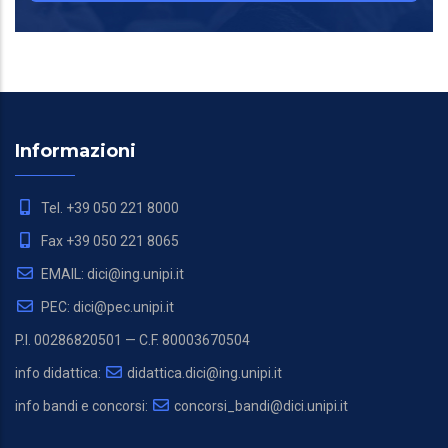
Informazioni
Tel. +39 050 221 8000
Fax +39 050 221 8065
EMAIL: dici@ing.unipi.it
PEC: dici@pec.unipi.it
P.I. 00286820501 — C.F. 80003670504
info didattica:
didattica.dici@ing.unipi.it
info bandi e concorsi:
concorsi_bandi@dici.unipi.it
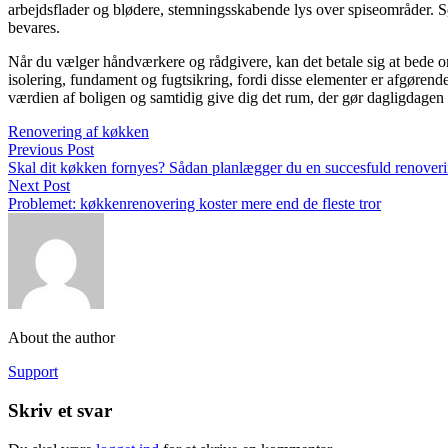
arbejdsflader og blødere, stemningsskabende lys over spiseområder. Sørg
bevares.
Når du vælger håndværkere og rådgivere, kan det betale sig at bede om 
isolering, fundament og fugtsikring, fordi disse elementer er afgørend
værdien af boligen og samtidig give dig det rum, der gør dagligdagen l
Renovering af køkken
Previous Post
Skal dit køkken fornyes? Sådan planlægger du en succesfuld renover
Next Post
Problemet: køkkenrenovering koster mere end de fleste tror
About the author
Support
Skriv et svar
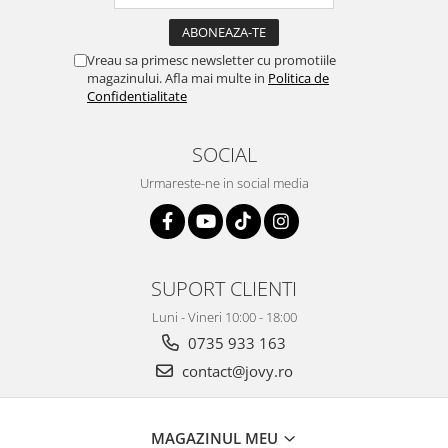
Vreau sa primesc newsletter cu promotiile
magazinului. Afla mai multe in
Politica de
Confidentialitate
SOCIAL
Urmareste-ne in social media
SUPORT CLIENTI
Luni - Vineri 10:00 - 18:00
0735 933 163
contact@jovy.ro
MAGAZINUL MEU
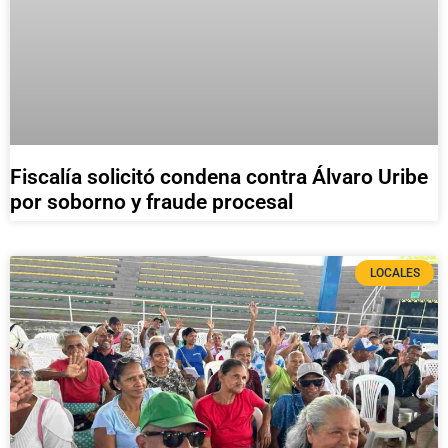
Fiscalía solicitó condena contra Álvaro Uribe
por soborno y fraude procesal
LOCALES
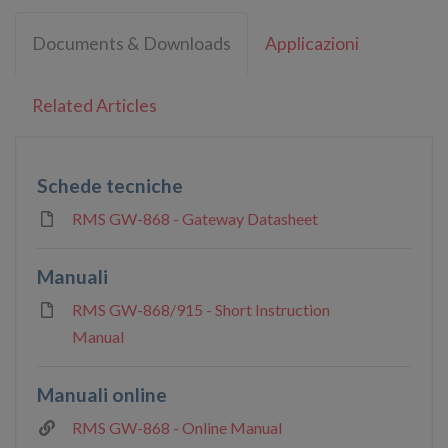
Documents & Downloads
Applicazioni
Related Articles
Schede tecniche
RMS GW-868 - Gateway Datasheet
Manuali
RMS GW-868/915 - Short Instruction
Manual
Manuali online
RMS GW-868 - Online Manual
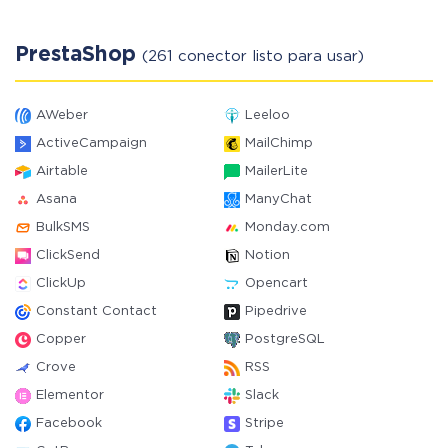
PrestaShop
(261 conector listo para usar)
AWeber
Leeloo
ActiveCampaign
MailChimp
Airtable
MailerLite
Asana
ManyChat
BulkSMS
Monday.com
ClickSend
Notion
ClickUp
Opencart
Constant Contact
Pipedrive
Copper
PostgreSQL
Crove
RSS
Elementor
Slack
Facebook
Stripe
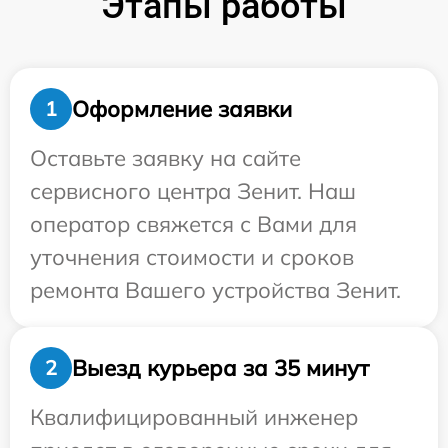
Этапы работы
Оформление заявки
1
Оставьте заявку на сайте
сервисного центра Зенит. Наш
оператор свяжется с Вами для
уточнения стоимости и сроков
ремонта Вашего устройства Зенит.
Выезд курьера за 35 минут
2
Квалифицированный инженер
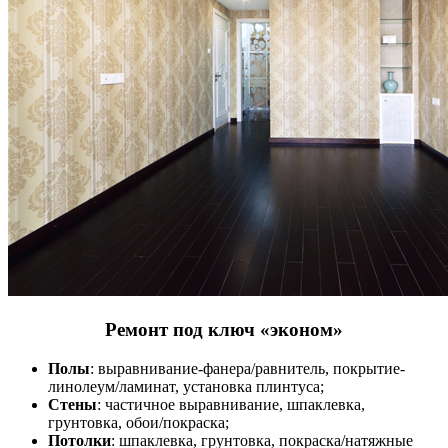
Ремонт под ключ «эконом»
Полы
: выравнивание-фанера/равнитель, покрытие-
линолеум/ламинат, установка плинтуса;
Стены
: частичное выравнивание, шпаклевка,
грунтовка, обои/покраска;
Потолки
: шпаклевка, грунтовка, покраска/натяжные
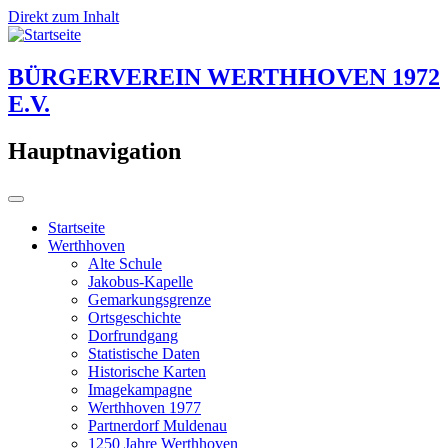
Direkt zum Inhalt
BÜRGERVEREIN WERTHHOVEN 1972
E.V.
Hauptnavigation
Startseite
Werthhoven
Alte Schule
Jakobus-Kapelle
Gemarkungsgrenze
Ortsgeschichte
Dorfrundgang
Statistische Daten
Historische Karten
Imagekampagne
Werthhoven 1977
Partnerdorf Muldenau
1250 Jahre Werthhoven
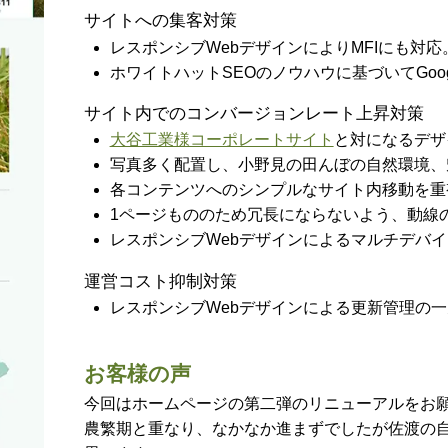
サイトへの集客対策
レスポンシブWebデザインによりMFIにも対応
ホワイトハットSEOのノウハウに基づいてGoo
サイト内でのコンバージョンレート上昇対策
大谷工業様コーポレートサイト
と対になるデザ
写真多く配置し、小野見の田んぼの自然環境、
各コンテンツへのシンプルなサイト内移動を重
1ページもののため冗長にならないよう、動線
レスポンシブWebデザインによるマルチデバ
運営コスト抑制対策
レスポンシブWebデザインによる更新管理の
お客様の声
今回はホームページの第二弾のリニューアルをお
農繁期と重なり、なかなか進まずでしたが佐渡の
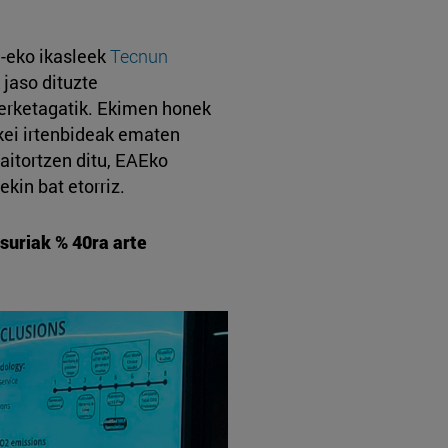
-eko ikasleek
Tecnun
 jaso dituzte
kerketagatik. Ekimen honek
kei irtenbideak ematen
aitortzen ditu, EAEko
in bat etorriz.
suriak % 40ra arte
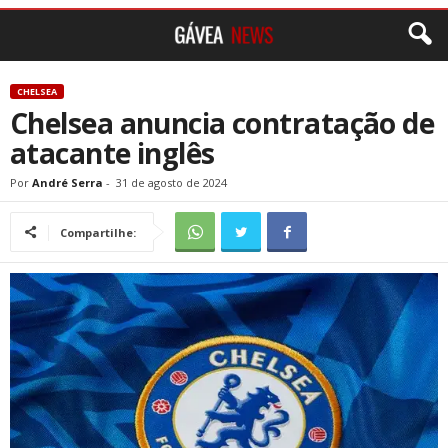
CHELSEA
Chelsea anuncia contratação de
atacante inglês
Por
André Serra
-
31 de agosto de 2024
Compartilhe:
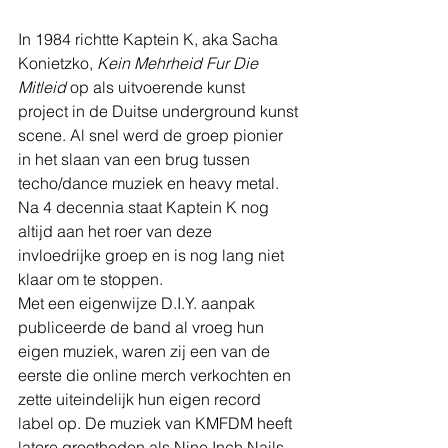
In 1984 richtte Kaptein K, aka Sacha 
Konietzko, 
Kein Mehrheid Fur Die 
Mitleid 
op als uitvoerende kunst 
project in de Duitse underground kunst 
scene. Al snel werd de groep pionier 
in het slaan van een brug tussen 
techo/dance muziek en heavy metal. 
Na 4 decennia staat Kaptein K nog 
altijd aan het roer van deze 
invloedrijke groep en is nog lang niet 
klaar om te stoppen.
Met een eigenwijze D.I.Y. aanpak 
publiceerde de band al vroeg hun 
eigen muziek, waren zij een van de 
eerste die online merch verkochten en 
zette uiteindelijk hun eigen record 
label op. De muziek van KMFDM heeft 
latere grootheden als Nine Inch Nails 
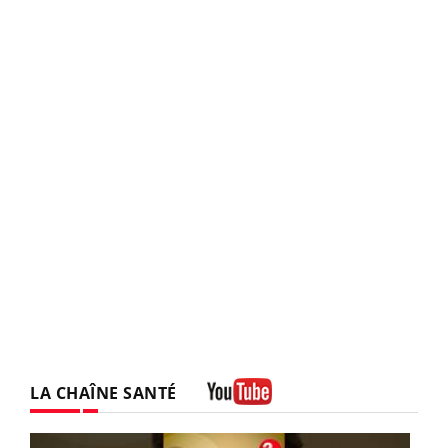
LA CHAÎNE SANTÉ
Youtube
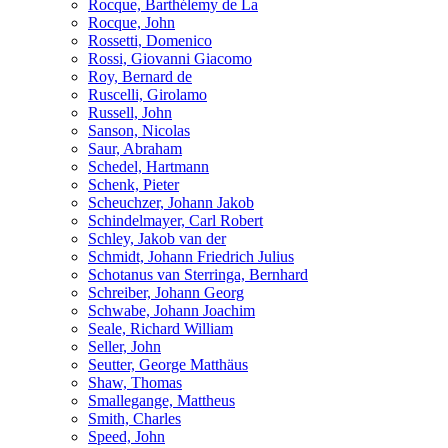
Rocque, Barthélemy de La
Rocque, John
Rossetti, Domenico
Rossi, Giovanni Giacomo
Roy, Bernard de
Ruscelli, Girolamo
Russell, John
Sanson, Nicolas
Saur, Abraham
Schedel, Hartmann
Schenk, Pieter
Scheuchzer, Johann Jakob
Schindelmayer, Carl Robert
Schley, Jakob van der
Schmidt, Johann Friedrich Julius
Schotanus van Sterringa, Bernhard
Schreiber, Johann Georg
Schwabe, Johann Joachim
Seale, Richard William
Seller, John
Seutter, George Matthäus
Shaw, Thomas
Smallegange, Mattheus
Smith, Charles
Speed, John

• • •

(What you need to do) Repeat the text of all the records above line for line, without changing anything, and leave the pictures out of your answer.

(Expected answer)
Informazioni
Tel. +39 050 221 8000
Fax +39 050 221 8065
EMAIL: dici@ing.unipi.it
PEC: dici@pec.unipi.it
P.I. 00286820501 — C.F. 80003670504
info didattica:
didattica.dici@ing.unipi.it
info bandi e concorsi:
concorsi_bandi@dici.unipi.it
arbejdsflader og blødere, stemningsskabende lys over spiseområder. Sørg
bevares.
Når du vælger håndværkere og rådgivere, kan det betale sig at bede om 
isolering, fundament og fugtsikring, fordi disse elementer er afgørend
værdien af boligen og samtidig give dig det rum, der gør dagligdagen l
Renovering af køkken
Previous Post
Skal dit køkken fornyes? Sådan planlægger du en succesfuld renover
Next Post
Problemet: køkkenrenovering koster mere end de fleste tror
About the author
Support
Skriv et svar
Vreau sa primesc newsletter cu promotiile
magazinului. Afla mai multe in
Politica de
Confidentialitate
SOCIAL
Urmareste-ne in social media
SUPORT CLIENTI
Luni - Vineri 10:00 - 18:00
0735 933 163
contact@jovy.ro
MAGAZINUL MEU
Fiscalía solicitó condena contra Álvaro Uribe
por soborno y fraude procesal
LOCALES
Documents & Downloads
Applicazioni
Related Articles
Schede tecniche
RMS GW-868 - Gateway Datasheet
Manuali
RMS GW-868/915 - Short Instruction
Manual
Manuali online
RMS GW-868 - Online Manual
PrestaShop
(261 conector listo para usar)
AWeber
Leeloo
ActiveCampaign
MailChimp
Airtable
MailerLite
Asana
ManyChat
BulkSMS
Monday.com
ClickSend
Notion
ClickUp
Opencart
Constant Contact
Pipedrive
Copper
PostgreSQL
Crove
RSS
Elementor
Slack
Facebook
Stripe
Этапы работы
Оформление заявки
1
Оставьте заявку на сайте
сервисного центра Зенит. Наш
оператор свяжется с Вами для
уточнения стоимости и сроков
ремонта Вашего устройства Зенит.
Выезд курьера за 35 минут
2
Квалифицированный инженер
Ремонт под ключ «эконом»
Полы
: выравнивание-фанера/равнитель, покрытие-
линолеум/ламинат, установка плинтуса;
Стены
: частичное выравнивание, шпаклевка,
грунтовка, обои/покраска;
Потолки
: шпаклевка, грунтовка, покраска/натяжные
Direkt zum Inhalt
BÜRGERVEREIN WERTHHOVEN 1972
E.V.
Hauptnavigation
Startseite
Werthhoven
Alte Schule
Jakobus-Kapelle
Gemarkungsgrenze
Ortsgeschichte
Dorfrundgang
Statistische Daten
Historische Karten
Imagekampagne
Werthhoven 1977
Partnerdorf Muldenau
1250 Jahre Werthhoven
サイトへの集客対策
レスポンシブWebデザインによりMFIにも対応
ホワイトハットSEOのノウハウに基づいてGoo
サイト内でのコンバージョンレート上昇対策
大谷工業様コーポレートサイト
と対になるデザ
写真多く配置し、小野見の田んぼの自然環境、
各コンテンツへのシンプルなサイト内移動を重
1ページもののため冗長にならないよう、動線
レスポンシブWebデザインによるマルチデバ
運営コスト抑制対策
レスポンシブWebデザインによる更新管理の
お客様の声
今回はホームページの第二弾のリニューアルをお
農繁期と重なり、なかなか進まずでしたが佐渡の
-eko ikasleek
Tecnun
 jaso dituzte
kerketagatik. Ekimen honek
kei irtenbideak ematen
aitortzen ditu, EAEko
in bat etorriz.
suriak % 40ra arte
CHELSEA
Chelsea anuncia contratação de
atacante inglês
Por
André Serra
-
31 de agosto de 2024
Compartilhe:
In 1984 richtte Kaptein K, aka Sacha 
Konietzko, 
Kein Mehrheid Fur Die 
Mitleid 
op als uitvoerende kunst 
project in de Duitse underground kunst 
scene. Al snel werd de groep pionier 
in het slaan van een brug tussen 
techo/dance muziek en heavy metal. 
Na 4 decennia staat Kaptein K nog 
altijd aan het roer van deze 
invloedrijke groep en is nog lang niet 
klaar om te stoppen.
Met een eigenwijze D.I.Y. aanpak 
publiceerde de band al vroeg hun 
eigen muziek, waren zij een van de 
eerste die online merch verkochten en 
zette uiteindelijk hun eigen record 
label op. De muziek van KMFDM heeft 
latere grootheden als Nine Inch Nails 
LA CHAÎNE SANTÉ
Youtube
Rocque, Barthélemy de La
Rocque, John
Rossetti, Domenico
Rossi, Giovanni Giacomo
Roy, Bernard de
Ruscelli, Girolamo
Russell, John
Sanson, Nicolas
Saur, Abraham
Schedel, Hartmann
Schenk, Pieter
Scheuchzer, Johann Jakob
Schindelmayer, Carl Robert
Schley, Jakob van der
Schmidt, Johann Friedrich Julius
Schotanus van Sterringa, Bernhard
Schreiber, Johann Georg
Schwabe, Johann Joachim
Seale, Richard William
Seller, John
Seutter, George Matthäus
Shaw, Thomas
Smallegange, Mattheus
Smith, Charles
Speed, John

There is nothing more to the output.